2 thoughts on “Making Decisions Under Conditions of Ignorance”

  1. I’ve been following along here, and I think I’m inclined to object a bit on the Schrödinger analogy, but that’ll keep for another time.

    I thought about your series a great deal yesterday during my 10 hour ordeal mediating a $4M lawsuit. Both sides were dealing with ignorance, uncertainty, communication, and prediction, trying to influence one another into making a more favorable decision.

    Although we had documented damages of $4M, opposing counsel attacked the calculations, going so far as to construct a scenario where we had not been harmed, but actually benefited by their client’s negligence. (“I actually SAVED you money by running over your puppy! Future costs of vet bills, dog food, chew toys, etc.”)

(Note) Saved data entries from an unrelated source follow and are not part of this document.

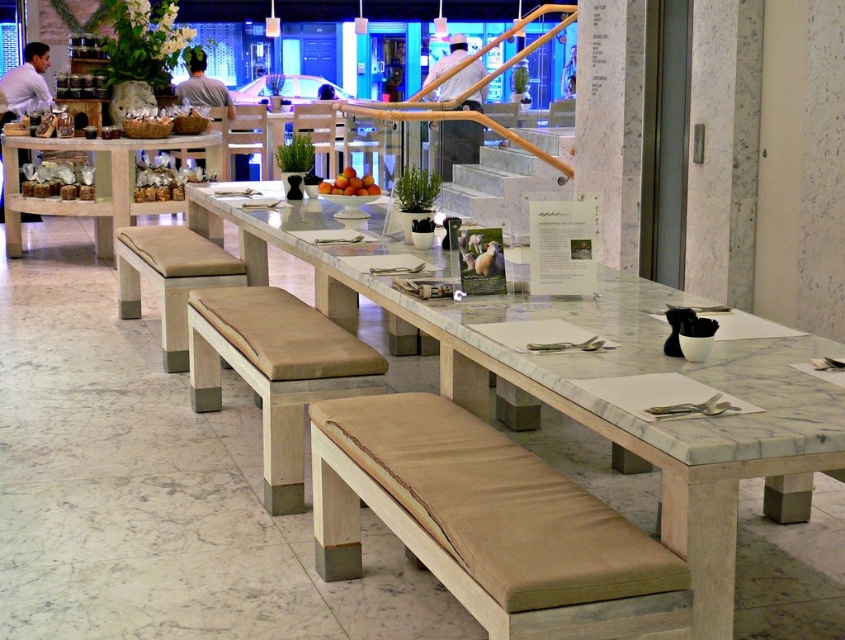
Question: Which of these objects is positioned closest to the brown fabric bench at center?

Choices:
 (A) beige fabric bench at lower left
 (B) tan leather bench at center

Answer: (B)

Question: Among these objects, which one is nearest to the camera?

Choices:
 (A) wooden table at left
 (B) matte brown pastries at center
 (C) beige fabric bench at lower left
 (D) brown fabric bench at center

Answer: (D)

Question: Can you confirm if brown fabric bench at center is positioned below tan leather bench at center?

Choices:
 (A) yes
 (B) no

Answer: (A)

Question: Is brown fabric bench at center further to the viewer compared to orange matte fruit at center?

Choices:
 (A) yes
 (B) no

Answer: (B)

Question: Which point is closer to the camera?

Choices:
 (A) tan leather bench at center
 (B) white marble table at center
 (C) wooden table at left

Answer: (B)

Question: Is brown fabric bench at center bigger than wooden table at left?

Choices:
 (A) no
 (B) yes

Answer: (A)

    The presentation of the calculations was designed to be as confusing, as a preview of what they would do to a jury.

    So that was an effort to create uncertainty.

    We were ignorant of the amount remaining on their client’s insurance policy, and the nature of the coverage. We learned the balance remaining, and that it was an erosive benefit. The erosive benefit was the critical piece of information, because that drove one element of the prediction of what we might be likely to recover at trial. (Policy limits – trial costs). That figure created our “floor.”

    We were also ignorant of what the insurance adjustor’s top figure was in settling the case. A kibuki dance of offers and counter-offers, and then “brackets” ensues to indirectly communcate that figure.

    The adjustor’s goal is to spend the least amount of money possible. Were we to go to trial, we’d likely recover our “floor,” but the adjustor would exhaust the policy in defending the case. There were also threats of “offers of judgment,” wherein the prevailing party, if their offer of judgment was rejected, could recover attorney’s fees – thus increasing each side’s potential risk. This is where you want good attorneys.

    At the end of a 10 hour day, we seemed to reach an agreement, the insurance company is “considering” it and has a week to agree. The figure was our floor, plus $20K – likely our costs in the current month. And either $25K under or over what adjustor’s maximum was, based on his guidance – we remain uncertain about that. The kibuki dance revealed the figure he would not exceed, though that itself was more of an inference.

    It was an interesting and generally unsatisfying exercise – I don’t recommend it to anyone. But all of the factors you discuss here were in play.

  2. I think I like the cat only because its a quirky classical example of uncertainty. There’s been debate for over 100 years on the source of the uncertainty ranging from the physical equations to common sense. I find it interesting that it was originally proposed as a counter example to defend a naturalistic view of uncertainty and dispel the oddness of quantum theory.

    You can create uncertainty in the clockwork universe of a computer. Its probably a better laboratory for understanding how uncertainty arises.

    Your experience is one level up perhaps than what I’m writing about right now. When you starting adding in minds the uncertainty becomes compounded by the limitations we have in understanding ourselves plus the limitations in understanding other minds. Perhaps the most marvelous outcome of all of this is that we conscious humans can accomplish as much as we do.